Print, in exact form, the lines below from the one containing "parodie de tout" through the one containing "gigantesque du groupe entoure l’auditeur", and omit all others.

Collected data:
++++++

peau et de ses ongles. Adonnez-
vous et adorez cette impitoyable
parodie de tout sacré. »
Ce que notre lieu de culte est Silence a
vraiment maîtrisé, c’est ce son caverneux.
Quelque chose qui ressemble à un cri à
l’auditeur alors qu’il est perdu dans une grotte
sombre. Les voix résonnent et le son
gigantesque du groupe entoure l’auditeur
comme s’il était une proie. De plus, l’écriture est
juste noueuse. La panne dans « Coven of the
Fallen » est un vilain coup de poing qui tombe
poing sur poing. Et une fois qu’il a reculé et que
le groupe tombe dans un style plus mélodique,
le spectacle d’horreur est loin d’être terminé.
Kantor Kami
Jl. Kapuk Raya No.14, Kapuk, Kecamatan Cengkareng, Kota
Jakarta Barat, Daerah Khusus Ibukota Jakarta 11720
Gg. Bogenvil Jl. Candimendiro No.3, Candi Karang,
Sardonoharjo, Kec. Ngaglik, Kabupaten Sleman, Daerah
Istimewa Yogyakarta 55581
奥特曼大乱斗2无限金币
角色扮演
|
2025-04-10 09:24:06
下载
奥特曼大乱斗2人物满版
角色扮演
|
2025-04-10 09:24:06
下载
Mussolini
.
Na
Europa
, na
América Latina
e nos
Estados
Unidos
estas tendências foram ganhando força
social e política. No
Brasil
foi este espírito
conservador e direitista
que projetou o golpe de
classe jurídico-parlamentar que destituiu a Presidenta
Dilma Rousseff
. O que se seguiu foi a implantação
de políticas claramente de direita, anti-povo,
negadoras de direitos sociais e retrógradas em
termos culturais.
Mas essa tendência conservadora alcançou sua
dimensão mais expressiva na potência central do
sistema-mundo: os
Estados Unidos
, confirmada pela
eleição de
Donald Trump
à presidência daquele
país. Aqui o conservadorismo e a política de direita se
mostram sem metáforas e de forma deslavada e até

++++++

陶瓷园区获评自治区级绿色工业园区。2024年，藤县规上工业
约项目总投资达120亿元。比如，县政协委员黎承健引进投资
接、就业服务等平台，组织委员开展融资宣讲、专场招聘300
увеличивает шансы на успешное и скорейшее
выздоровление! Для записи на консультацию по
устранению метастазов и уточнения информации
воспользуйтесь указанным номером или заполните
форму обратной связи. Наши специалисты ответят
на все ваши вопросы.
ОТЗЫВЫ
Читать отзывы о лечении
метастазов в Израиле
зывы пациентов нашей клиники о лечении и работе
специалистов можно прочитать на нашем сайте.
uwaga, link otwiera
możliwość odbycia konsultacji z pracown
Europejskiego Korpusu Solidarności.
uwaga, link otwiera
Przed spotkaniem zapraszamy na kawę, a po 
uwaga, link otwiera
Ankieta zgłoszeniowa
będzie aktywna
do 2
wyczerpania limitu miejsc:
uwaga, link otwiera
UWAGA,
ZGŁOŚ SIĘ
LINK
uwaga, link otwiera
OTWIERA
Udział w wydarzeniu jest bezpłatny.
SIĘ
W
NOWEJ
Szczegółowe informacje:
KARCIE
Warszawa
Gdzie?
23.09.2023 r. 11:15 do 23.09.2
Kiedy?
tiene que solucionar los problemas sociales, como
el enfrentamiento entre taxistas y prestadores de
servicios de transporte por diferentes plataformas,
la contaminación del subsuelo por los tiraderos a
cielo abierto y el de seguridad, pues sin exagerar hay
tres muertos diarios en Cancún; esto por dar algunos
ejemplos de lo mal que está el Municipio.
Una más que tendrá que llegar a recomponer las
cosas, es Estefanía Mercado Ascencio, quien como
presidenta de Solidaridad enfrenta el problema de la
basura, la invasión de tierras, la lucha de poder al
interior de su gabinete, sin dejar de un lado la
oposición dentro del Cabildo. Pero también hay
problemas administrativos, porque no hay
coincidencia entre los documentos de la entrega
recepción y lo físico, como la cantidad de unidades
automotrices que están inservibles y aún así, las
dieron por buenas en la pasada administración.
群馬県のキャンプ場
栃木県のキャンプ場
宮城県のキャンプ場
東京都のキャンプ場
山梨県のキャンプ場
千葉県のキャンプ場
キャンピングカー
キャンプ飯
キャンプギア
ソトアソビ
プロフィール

++++++

▸ The answer:
parodie de tout sacré. »
Ce que notre lieu de culte est Silence a
vraiment maîtrisé, c’est ce son caverneux.
Quelque chose qui ressemble à un cri à
l’auditeur alors qu’il est perdu dans une grotte
sombre. Les voix résonnent et le son
gigantesque du groupe entoure l’auditeur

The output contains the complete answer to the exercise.